Перри несколько минут глядел на заснеженные вершины и золотую долину. Руки у него перестали трястись. Нездешний мир глубоко проникал в душу — мир чистый и невинный.
Потом принялся скатывать картину — аккуратно и неторопливо.
Скатать картину… оказывается, и такое возможно. В трубочку, словно лист картона. Только не слишком плотно, чтобы краска не начала шелушиться, а то и отваливаться кусками вдоль трещин толщиной с волосок, вокруг пузырей в углу. Сейчас здесь, в подвале, пока он скатывал старую картину Кристиана Фоллердта, ему стало казаться, что его прежняя жизнь обретает некий смысл, что все разрозненные поступки в конце концов сложатся в некое единое целое — и только когда составные части соберутся вместе, станет ясно, что оно означает.
Дома в Вермонте у них был сосед, который из всякой дребедени, собранной по дворам и фермам, из мелкой проволочной сетки и раскрашенного гипса мастерил огромных кукол, и пока краска не ложилась на место, невозможно было догадаться, что получится из кучи никому не нужного хлама. Краска придавала смысл всем предьщущим действиям, как бы стягивала воедино детали — и вот уже кукла-великанша занимает место рядом со своими товарками на поле перед домом. Сосед был никакой не художник — просто сумасшедший, но сейчас Перри осознавал, какой бесформенной грудой мусора может казаться жизнь, пока не нанесен последний мазок.
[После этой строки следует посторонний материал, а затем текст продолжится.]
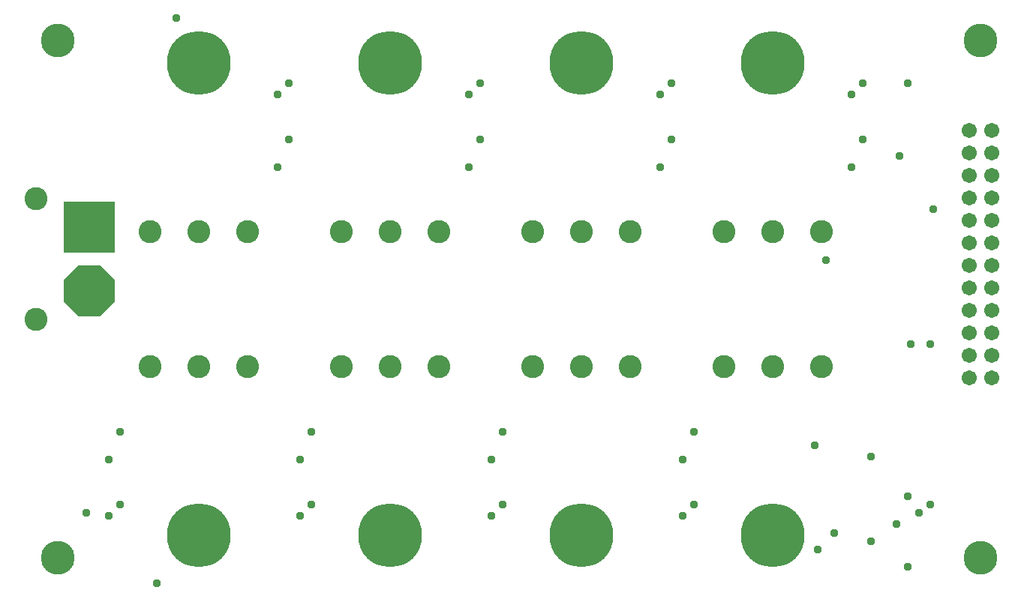
<source format=gbr>
G04 EAGLE Gerber RS-274X export*
G75*
%MOMM*%
%FSLAX34Y34*%
%LPD*%
%INSoldermask Bottom*%
%IPPOS*%
%AMOC8*
5,1,8,0,0,1.08239X$1,22.5*%
G01*
%ADD10C,2.603200*%
%ADD11C,7.203200*%
%ADD12C,1.711200*%
%ADD13C,3.803200*%
%ADD14R,5.819200X5.819200*%
%ADD15P,6.298644X8X112.500000*%
%ADD16C,0.959600*%


D10*
X857250Y419100D03*
X912250Y419100D03*
X802250Y419100D03*
D11*
X857250Y609600D03*
D10*
X641350Y419100D03*
X696350Y419100D03*
X586350Y419100D03*
D11*
X641350Y609600D03*
D10*
X425450Y419100D03*
X480450Y419100D03*
X370450Y419100D03*
D11*
X425450Y609600D03*
D10*
X209550Y419100D03*
X264550Y419100D03*
X154550Y419100D03*
D11*
X209550Y609600D03*
D10*
X857250Y266700D03*
X802250Y266700D03*
X912250Y266700D03*
D11*
X857250Y76200D03*
D10*
X641350Y266700D03*
X586350Y266700D03*
X696350Y266700D03*
D11*
X641350Y76200D03*
D10*
X425450Y266700D03*
X370450Y266700D03*
X480450Y266700D03*
D11*
X425450Y76200D03*
D10*
X209550Y266700D03*
X154550Y266700D03*
X264550Y266700D03*
D11*
X209550Y76200D03*
D12*
X1079500Y533400D03*
X1104900Y533400D03*
X1079500Y508000D03*
X1104900Y508000D03*
X1079500Y482600D03*
X1104900Y482600D03*
X1079500Y457200D03*
X1104900Y457200D03*
X1079500Y431800D03*
X1104900Y431800D03*
X1079500Y406400D03*
X1104900Y406400D03*
X1079500Y381000D03*
X1104900Y381000D03*
X1079500Y355600D03*
X1104900Y355600D03*
X1079500Y330200D03*
X1104900Y330200D03*
X1079500Y304800D03*
X1104900Y304800D03*
X1079500Y279400D03*
X1104900Y279400D03*
X1079500Y254000D03*
X1104900Y254000D03*
D13*
X50800Y635000D03*
X50800Y50800D03*
X1092200Y50800D03*
X1092200Y635000D03*
D14*
X85725Y424425D03*
D15*
X85725Y352425D03*
D10*
X25725Y320425D03*
X25725Y456425D03*
D16*
X927100Y79375D03*
X908050Y60325D03*
X82550Y101600D03*
X161925Y22225D03*
X996950Y88900D03*
X1009650Y120650D03*
X1038225Y444500D03*
X917575Y387350D03*
X768350Y193675D03*
X946150Y574675D03*
X958850Y523875D03*
X742950Y523875D03*
X527050Y523875D03*
X311150Y523875D03*
X755650Y161925D03*
X539750Y161925D03*
X323850Y161925D03*
X107950Y161925D03*
X904875Y177800D03*
X1000125Y504825D03*
X958850Y587375D03*
X742950Y587375D03*
X527050Y587375D03*
X311150Y587375D03*
X755650Y98425D03*
X539750Y98425D03*
X323850Y98425D03*
X107950Y98425D03*
X968375Y69850D03*
X1009650Y587375D03*
X968375Y165100D03*
X552450Y193675D03*
X336550Y193675D03*
X120650Y193675D03*
X946150Y492125D03*
X730250Y492125D03*
X514350Y492125D03*
X298450Y492125D03*
X730250Y574675D03*
X514350Y574675D03*
X298450Y574675D03*
X768350Y111125D03*
X552450Y111125D03*
X336550Y111125D03*
X120650Y111125D03*
X1035050Y111125D03*
X1035050Y292100D03*
X1012825Y292100D03*
X1009650Y41275D03*
X1022350Y101600D03*
X184150Y660400D03*
M02*

</source>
Он держал в руке толстый рулон грубого холста. Или дерюги. Словно картины и не было вовсе. Ему хотелось плакать, но душа его ликовала.
Даже Бенделя он провел.
Тот то и дело заскакивал в Музей, но его задабривали допуском в запасники в Luftschutzbunker. Если кто вдруг упоминал про подвалы, герр Хоффер немедленно заявлял, что там сыро и слишком много крыс. Штурмфюрер СС Бендель направлялся в галерею девятнадцатого века и застревал у Ван Гога.
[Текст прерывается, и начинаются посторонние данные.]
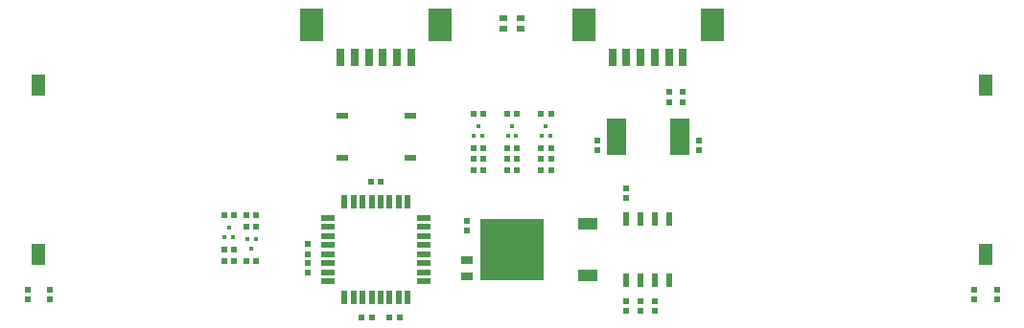
<source format=gtp>
G04*
G04 #@! TF.GenerationSoftware,Altium Limited,Altium Designer,23.3.1 (30)*
G04*
G04 Layer_Color=8421504*
%FSLAX25Y25*%
%MOIN*%
G70*
G04*
G04 #@! TF.SameCoordinates,AEED621E-3CD5-435C-AC93-41C8B311E913*
G04*
G04*
G04 #@! TF.FilePolarity,Positive*
G04*
G01*
G75*
%ADD15R,0.01850X0.02047*%
%ADD16R,0.02047X0.01850*%
%ADD17R,0.01575X0.01575*%
%ADD18R,0.03937X0.02756*%
%ADD19R,0.03937X0.01968*%
%ADD20R,0.01968X0.04724*%
%ADD21R,0.04724X0.01968*%
%ADD22R,0.22441X0.21654*%
%ADD23R,0.06890X0.03937*%
%ADD24R,0.02362X0.04724*%
%ADD25R,0.07047X0.12598*%
%ADD26R,0.07874X0.11811*%
%ADD27R,0.02953X0.05906*%
%ADD28R,0.04724X0.07284*%
%ADD29R,0.03150X0.01968*%
D15*
X-45669Y15748D02*
D03*
X-49055D02*
D03*
X-42520Y-31496D02*
D03*
X-39134D02*
D03*
X-48819D02*
D03*
X-52205D02*
D03*
X-96732Y3937D02*
D03*
X-100118D02*
D03*
X-92244D02*
D03*
X-88858D02*
D03*
X-92244Y0D02*
D03*
X-88858D02*
D03*
X-100118Y-7874D02*
D03*
X-96732D02*
D03*
Y-11811D02*
D03*
X-100118D02*
D03*
X-92244D02*
D03*
X-88858D02*
D03*
X13504Y19685D02*
D03*
X10118D02*
D03*
Y23622D02*
D03*
X13504D02*
D03*
X10118Y27559D02*
D03*
X13504D02*
D03*
Y39370D02*
D03*
X10118D02*
D03*
X1693D02*
D03*
X-1693D02*
D03*
Y27559D02*
D03*
X1693D02*
D03*
X-1693Y23622D02*
D03*
X1693D02*
D03*
Y19685D02*
D03*
X-1693D02*
D03*
X-10118D02*
D03*
X-13504D02*
D03*
Y23622D02*
D03*
X-10118D02*
D03*
X-13504Y27559D02*
D03*
X-10118D02*
D03*
Y39370D02*
D03*
X-13504D02*
D03*
D16*
X-70866Y-6063D02*
D03*
Y-9449D02*
D03*
Y-12598D02*
D03*
Y-15984D02*
D03*
X-168504Y-21929D02*
D03*
Y-25315D02*
D03*
X-160630Y-21929D02*
D03*
Y-25315D02*
D03*
X168504Y-21929D02*
D03*
Y-25315D02*
D03*
X160630Y-21929D02*
D03*
Y-25315D02*
D03*
X-15748Y-1358D02*
D03*
Y2028D02*
D03*
X59490Y46968D02*
D03*
Y43583D02*
D03*
X54568D02*
D03*
Y46968D02*
D03*
X49744Y-25866D02*
D03*
Y-29252D02*
D03*
X44744Y-25866D02*
D03*
Y-29252D02*
D03*
X39744D02*
D03*
Y-25866D02*
D03*
Y10118D02*
D03*
Y13504D02*
D03*
X64961Y30236D02*
D03*
Y26850D02*
D03*
X29528D02*
D03*
Y30236D02*
D03*
D17*
X-99902Y-3740D02*
D03*
X-96949D02*
D03*
X-98425Y-197D02*
D03*
X-89075Y-4134D02*
D03*
X-92028D02*
D03*
X-90551Y-7677D02*
D03*
X10335Y31693D02*
D03*
X13287D02*
D03*
X11811Y35236D02*
D03*
X-1476Y31693D02*
D03*
X1476D02*
D03*
X0Y35236D02*
D03*
X-13287Y31693D02*
D03*
X-10335D02*
D03*
X-11811Y35236D02*
D03*
D18*
X-15748Y-17323D02*
D03*
Y-11417D02*
D03*
D19*
X-59055Y24213D02*
D03*
Y38780D02*
D03*
X-35433Y24213D02*
D03*
Y38780D02*
D03*
D20*
X-58268Y-24606D02*
D03*
X-55118D02*
D03*
X-51968D02*
D03*
X-48819D02*
D03*
X-45669D02*
D03*
X-42520D02*
D03*
X-39370D02*
D03*
X-36220D02*
D03*
Y8858D02*
D03*
X-39370D02*
D03*
X-42520D02*
D03*
X-45669D02*
D03*
X-48819D02*
D03*
X-51968D02*
D03*
X-55118D02*
D03*
X-58268D02*
D03*
D21*
X-30512Y-18898D02*
D03*
Y-15748D02*
D03*
Y-12598D02*
D03*
Y-9449D02*
D03*
Y-6299D02*
D03*
Y-3150D02*
D03*
Y0D02*
D03*
Y3150D02*
D03*
X-63976D02*
D03*
Y0D02*
D03*
Y-3150D02*
D03*
Y-6299D02*
D03*
Y-9449D02*
D03*
Y-12598D02*
D03*
Y-15748D02*
D03*
Y-18898D02*
D03*
D22*
X0Y-7874D02*
D03*
D23*
X26240Y1122D02*
D03*
Y-16870D02*
D03*
D24*
X44744Y2756D02*
D03*
X39744D02*
D03*
X49744D02*
D03*
X54744D02*
D03*
X44744Y-18504D02*
D03*
X39744D02*
D03*
X49744D02*
D03*
X54744D02*
D03*
D25*
X58268Y31496D02*
D03*
X36220D02*
D03*
D26*
X69529Y70472D02*
D03*
X24844D02*
D03*
X-24959D02*
D03*
X-69644D02*
D03*
D27*
X54568Y59055D02*
D03*
X59490D02*
D03*
X49647D02*
D03*
X39805D02*
D03*
X44726D02*
D03*
X34883D02*
D03*
X-39920D02*
D03*
X-34998D02*
D03*
X-44841D02*
D03*
X-54684D02*
D03*
X-49762D02*
D03*
X-59605D02*
D03*
D28*
X164567Y-9646D02*
D03*
Y49409D02*
D03*
X-164567Y-9646D02*
D03*
Y49409D02*
D03*
D29*
X3150Y72638D02*
D03*
X-3150D02*
D03*
Y69095D02*
D03*
X3150D02*
D03*
M02*

</source>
Когда в конце сорок первого Ван Гога сняли и тоже перенесли в Luftschutzbunker, Бендель попросил показать его.
В Luftschutzbunker герр Хоффер не спускал с него глаз. Он бы с превеликой радостью спустил Ван Гога в подвал, но пока Бендель был в городе, это было рискованно. "Художник в окрестностях Овера" не отпускал его.
— Теперь я понимаю, герр Хоффер.
— Что вы понимаете?
— Главное — это видение художника. Оно превыше чужих жизней, превыше всего.
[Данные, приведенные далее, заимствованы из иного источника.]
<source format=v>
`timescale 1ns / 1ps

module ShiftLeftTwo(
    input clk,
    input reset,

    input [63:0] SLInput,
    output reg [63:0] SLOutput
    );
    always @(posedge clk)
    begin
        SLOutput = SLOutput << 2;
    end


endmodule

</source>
Герр Хоффер смотрел на картину и чувствовал себя ее хозяином. В Luftschutzbunker был установлен вентилятор, но все равно пахло масляной краской и туалетом.
"Ван Гог предвосхитил экспрессионистов более чем на пятнадцать лет" — вот с чего он начинал, подводя посетителей к этой картине. Теперь герр Хоффер этого не говорил, как не упоминал и про психическое расстройство художника.
— Видение любого великого художника уникально, герр Бендель. Это дар, и художник должен относиться к нему с уважением, так же как к любой поверхности, на которой пишет.
— Удивительно, — ответил Бендель, развернувшись к герру Хофферу на скрипучих каблуках, — что вы сравниваете видение художника и простой холст.
— Не только холст, — возразил герр Хоффер, слегка задетый его словами. — Это может быть хоть глиняный горшок, хоть газета — что угодно. Хоть старая потрескавшаяся стена.
Бендель по-мальчишески рассмеялся. Как всегда, слишком громко.
— Вы буквалист, — заметил он. — Не уверен, что наш великий художник одобрил бы буквализм.
— В его голове форма и содержание были неразрывно связаны, как, например, в голове древнего китайца. На что мы смотрим — на пшеничное поле на севере Франции или на человеческую душу, отраженную в нервных мазках кисти?